A segunda recomendação é “proporcionar o apoio necessário aos alunos de acordo com as suas necessidades, incluindo aos que são oriundos de meios socioeconómicos desfavorecidos, os alunos migrantes, os alunos com necessidades educativas especiais e os alunos sobredotados”. Tal como a primeira recomendação, esta realça que a Educação deve ter uma preocupação particular com os valores da equidade, isto é, que ninguém seja excluído de uma educação de boa qualidade por características pessoais como ter necessidades específicas de educação devido a sobredotação ou a uma condição de deficiência ou por fatores sociais tais como o meio socioeconómico ou o estatuto de migrante. Proporcionar este apoio necessário é antes de mais uma medida de justiça social, dado que os alunos com estas características não podem ser punidos por terem características que não pediram e pelas quais não são, certamente, responsáveis.

Por fim recomenda-se a “necessidade de facilitar a transição entre os diferentes níveis de escolarização permitindo o acesso a uma orientação vocacional e educacional adequada”. Esta recomendação faz todo o sentido em particular em Portugal, onde os diferentes ciclos da escolaridade obrigatória têm formas de organização e de objetivos tão diferentes. Lembraríamos a este título a transição tão abrupta do 1.º para o 2.º ciclo e do 3.º ciclo para o que seria agora considerado o 4.º ciclo (anteriormente “o secundário”).

Estas propostas de recomendação têm uma pertinência particular em muitos países da União Europeia que têm sido muito lentos e preconceituosos no desenvolvimento de políticas de Educação Inclusiva. Em muitos países da nossa Comunidade Europeia, a educação de crianças e jovens com dificuldades em instituições “especiais” é ainda a norma. Por isso é tão importante que estas recomendações sejam adotadas. Mas têm também um impacto em Portugal. Apesar de Portugal ter avançado mais rapidamente no desenvolvimento de modelos educativos inclusivos que muitos países da comunidade, resta-nos ainda muito caminho para andar.
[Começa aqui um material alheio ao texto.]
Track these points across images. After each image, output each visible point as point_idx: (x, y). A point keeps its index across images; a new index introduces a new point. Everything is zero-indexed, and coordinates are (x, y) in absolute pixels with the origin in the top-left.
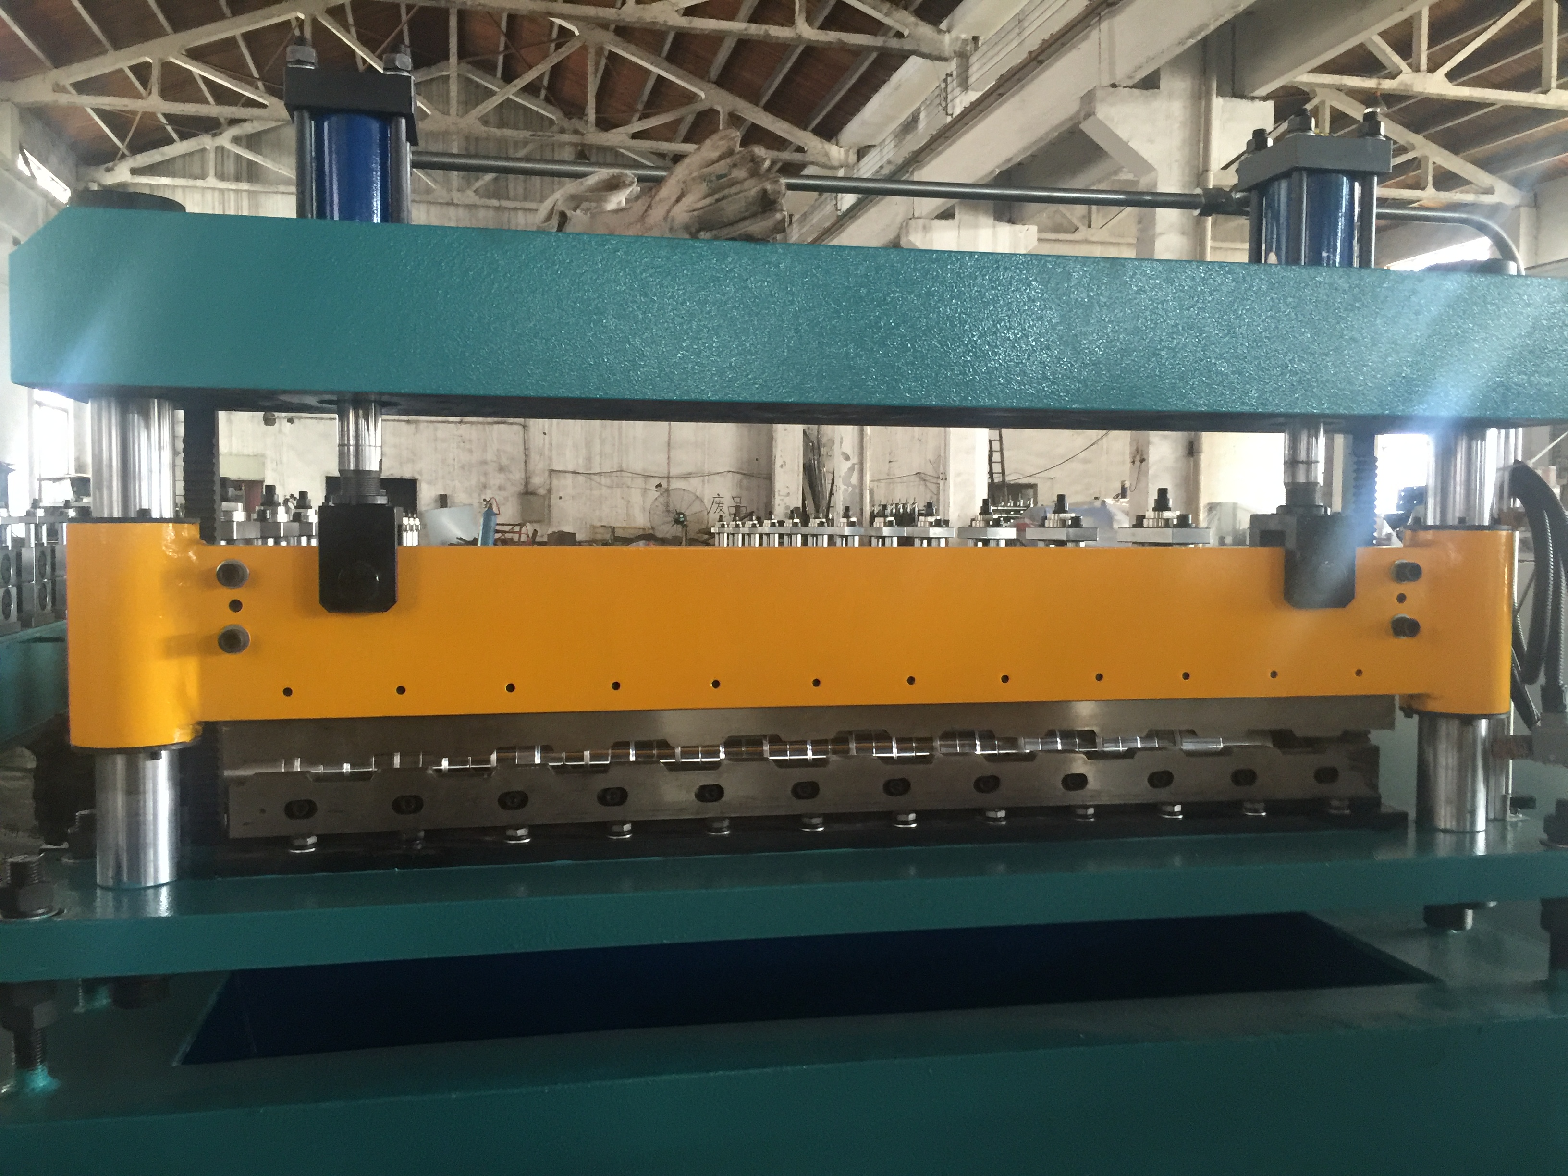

Muitos alunos com dificuldades nas nossas escolas não têm “todos” a “qualidade que merecem”, não dispõem do “apoio necessário” para ultrapassar as suas dificuldades, não conseguem progredir harmoniosamente através dos diferentes ciclos de escolarização. Por isso, estas recomendações são úteis para todos: para os que se avaliam mais à frente e para os que se assumem mais atrás. O importante é que todos os países europeus, toda a Comunidade Europeia, progrida o mais rápido e melhor que consiga de molde a proporcionar a todos os alunos uma educação inclusiva de qualidade com particular atenção àqueles que, por injustiças sociais, estariam condenados a uma educação “de segunda categoria”. E a este respeito, nada de excessos de confiança. Foi um europeu que escreveu a fábula da Tartaruga e a Lebre.